● **INSTRUCTIONS FOR THE TASK**: All records below are to be transcribed exactly, with every picture left out.

Collected data

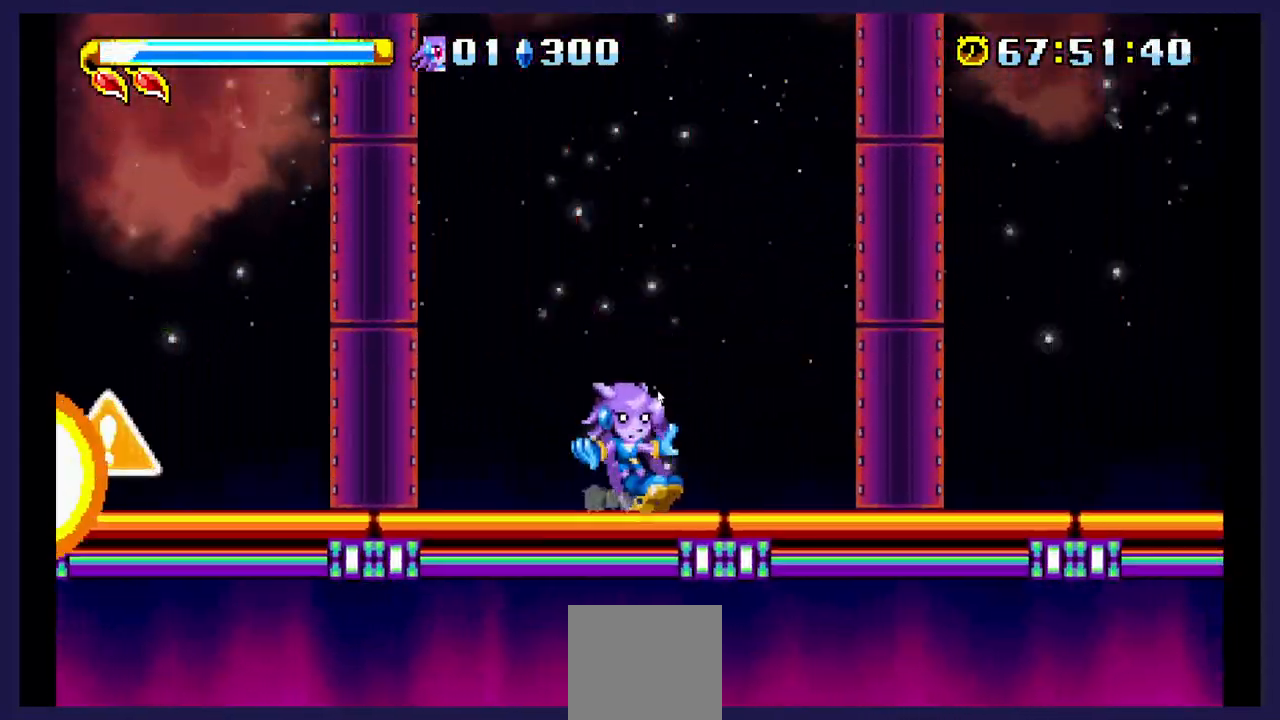
{"dt_ms": 500, "buttons": ["DPAD_LEFT"], "events": [[17, "A", "down"], [183, "A", "up"]]}
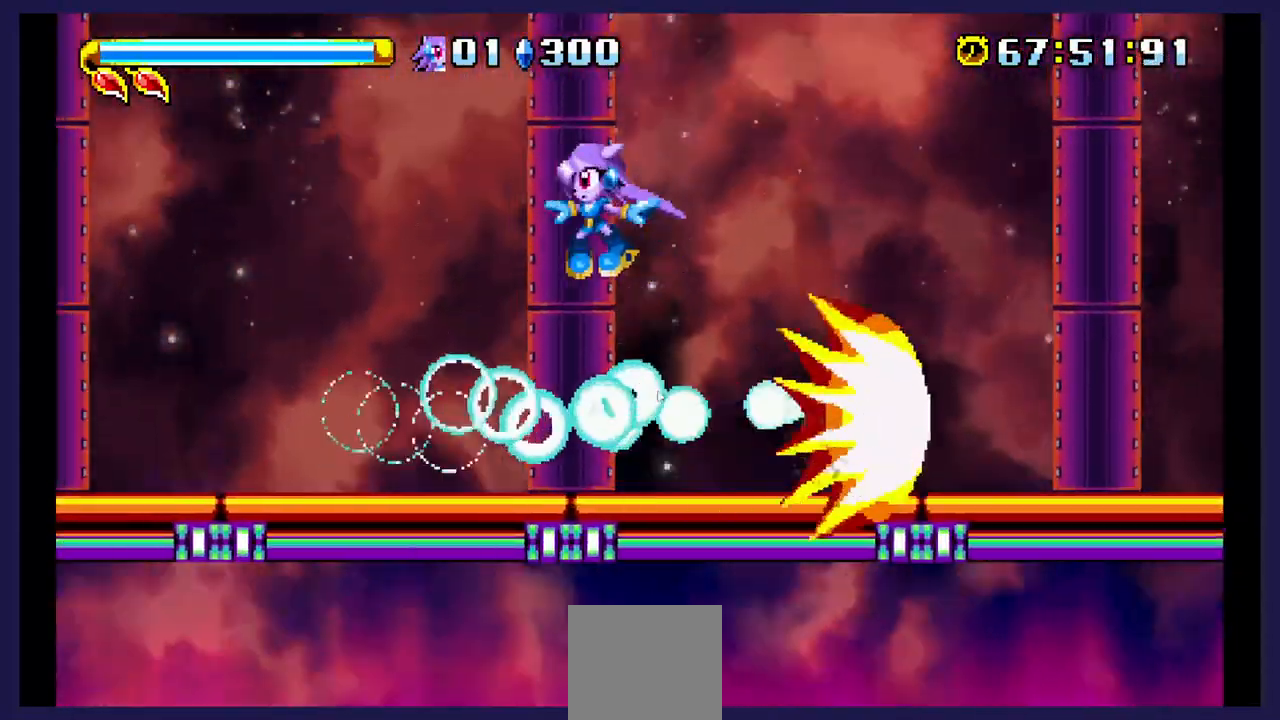
{"dt_ms": 500, "buttons": ["A", "DPAD_LEFT"], "events": [[433, "A", "down"]]}
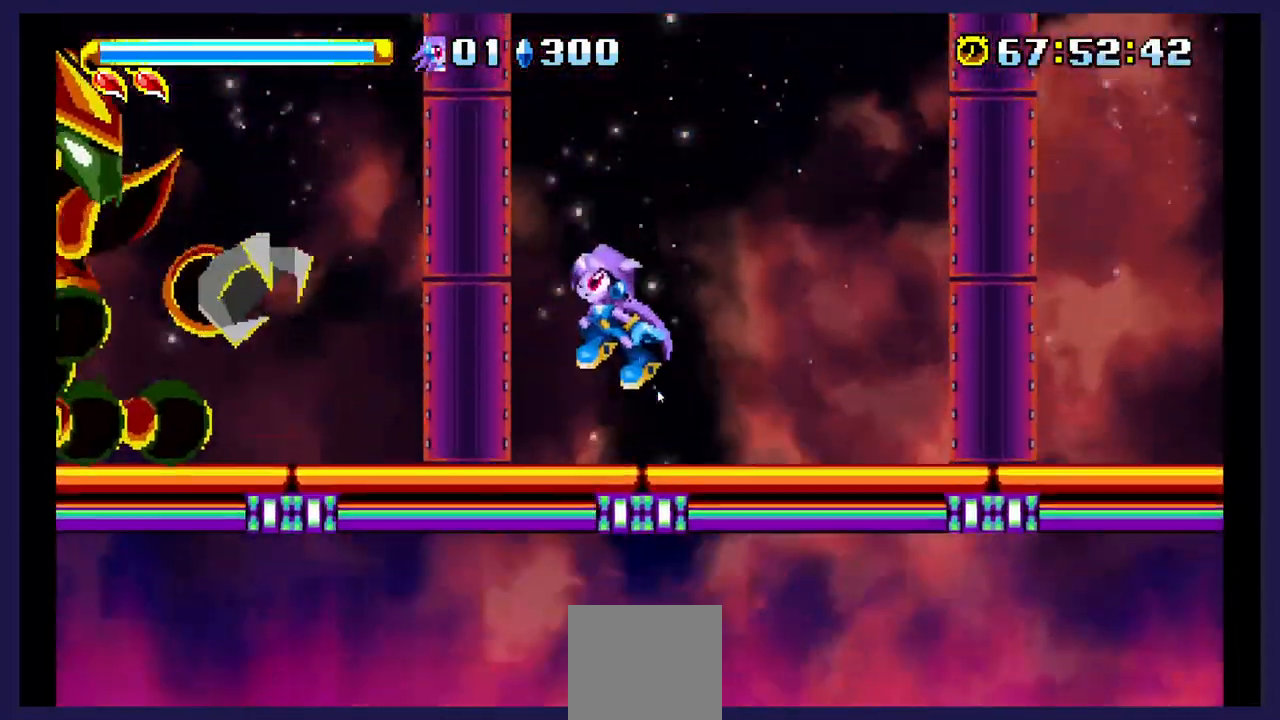
{"dt_ms": 500, "buttons": [], "events": [[133, "A", "up"], [500, "DPAD_LEFT", "up"]]}
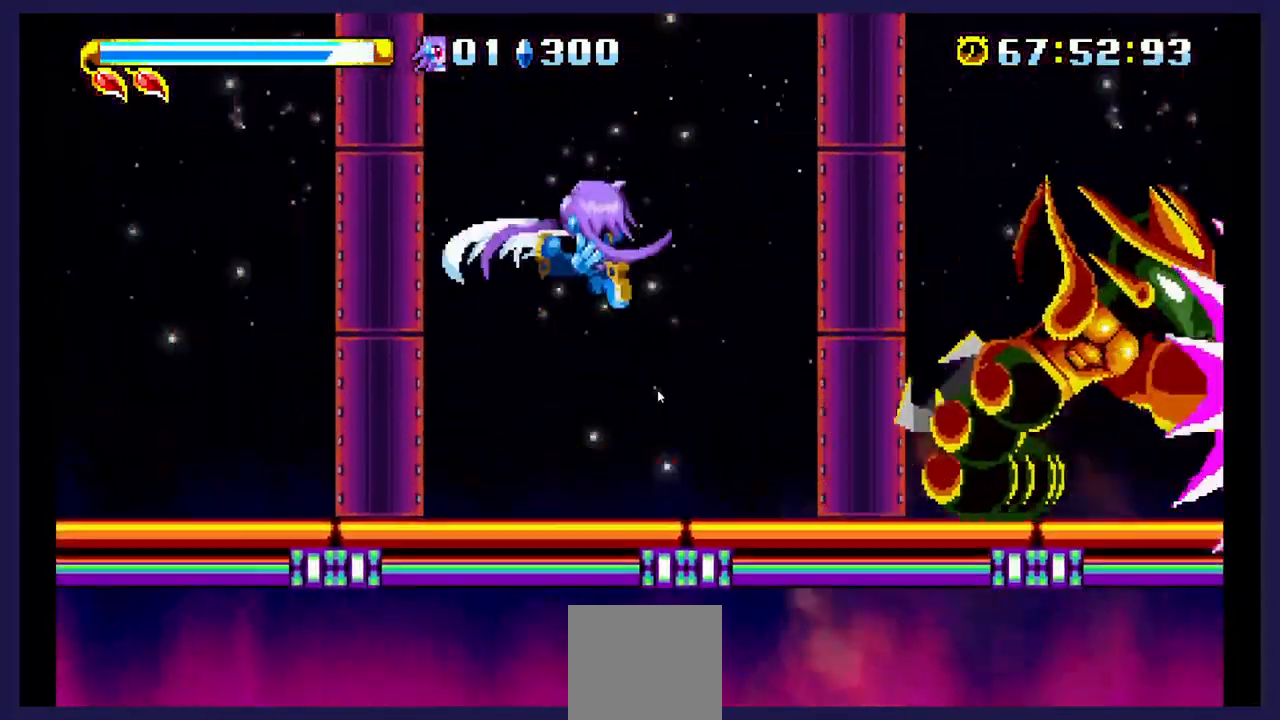
{"dt_ms": 500, "buttons": ["DPAD_RIGHT"], "events": [[83, "DPAD_RIGHT", "down"]]}
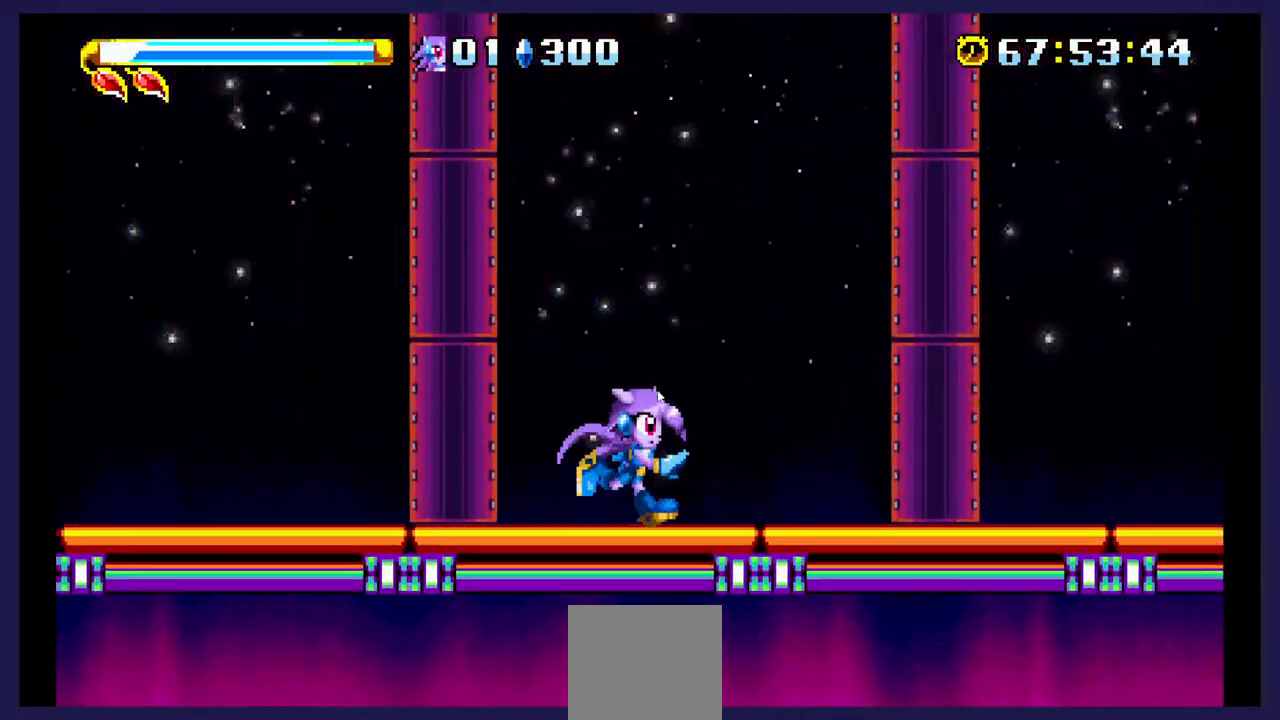
{"dt_ms": 500, "buttons": ["A", "DPAD_RIGHT"], "events": [[433, "A", "down"]]}
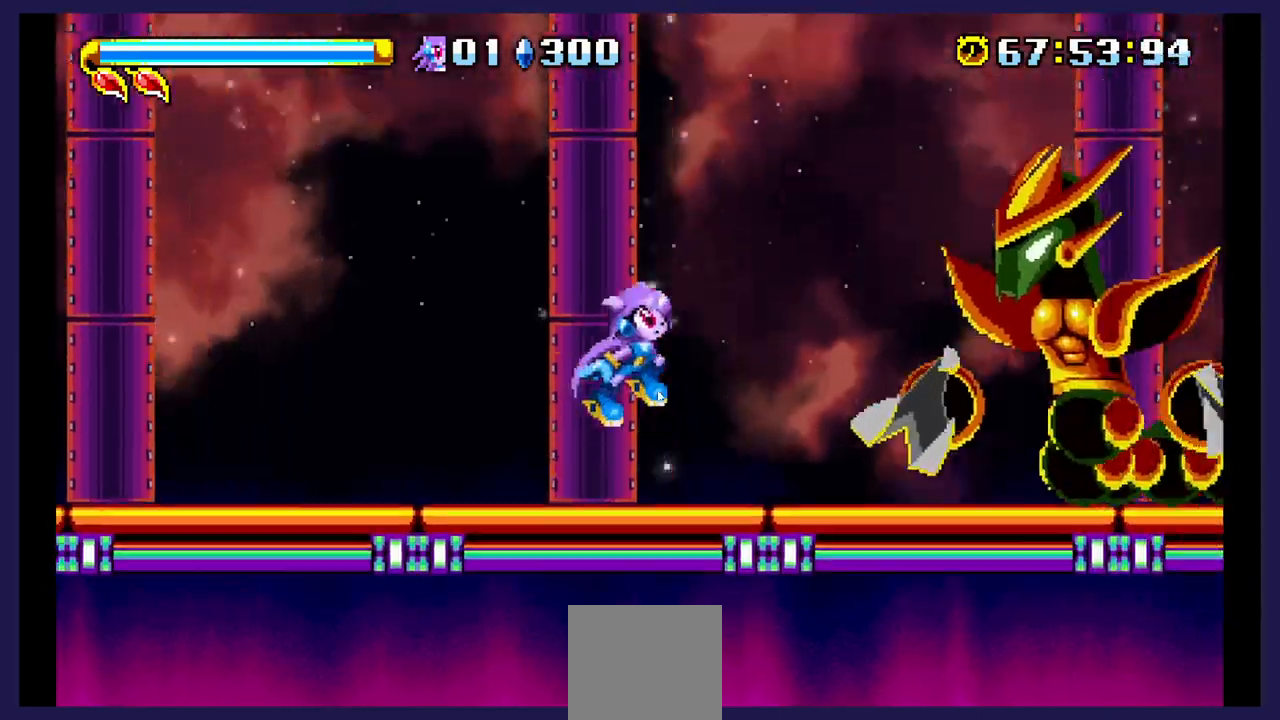
{"dt_ms": 500, "buttons": ["DPAD_RIGHT"], "events": [[233, "A", "up"]]}
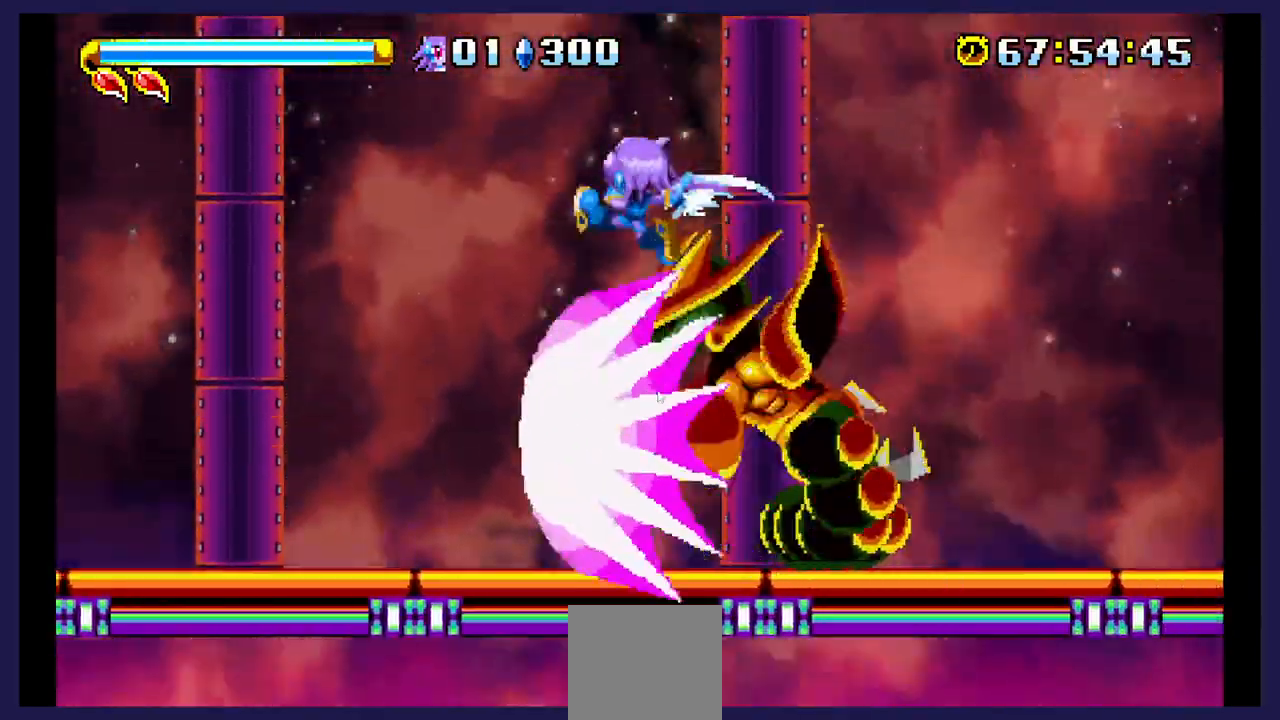
{"dt_ms": 500, "buttons": ["DPAD_LEFT"], "events": [[133, "DPAD_RIGHT", "up"], [233, "DPAD_LEFT", "down"]]}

● **PROBLEM SOLUTION**:
{"dt_ms": 500, "buttons": ["DPAD_LEFT"], "events": [[17, "A", "down"], [183, "A", "up"]]}
{"dt_ms": 500, "buttons": ["A", "DPAD_LEFT"], "events": [[433, "A", "down"]]}
{"dt_ms": 500, "buttons": [], "events": [[133, "A", "up"], [500, "DPAD_LEFT", "up"]]}
{"dt_ms": 500, "buttons": ["DPAD_RIGHT"], "events": [[83, "DPAD_RIGHT", "down"]]}
{"dt_ms": 500, "buttons": ["A", "DPAD_RIGHT"], "events": [[433, "A", "down"]]}
{"dt_ms": 500, "buttons": ["DPAD_RIGHT"], "events": [[233, "A", "up"]]}
{"dt_ms": 500, "buttons": ["DPAD_LEFT"], "events": [[133, "DPAD_RIGHT", "up"], [233, "DPAD_LEFT", "down"]]}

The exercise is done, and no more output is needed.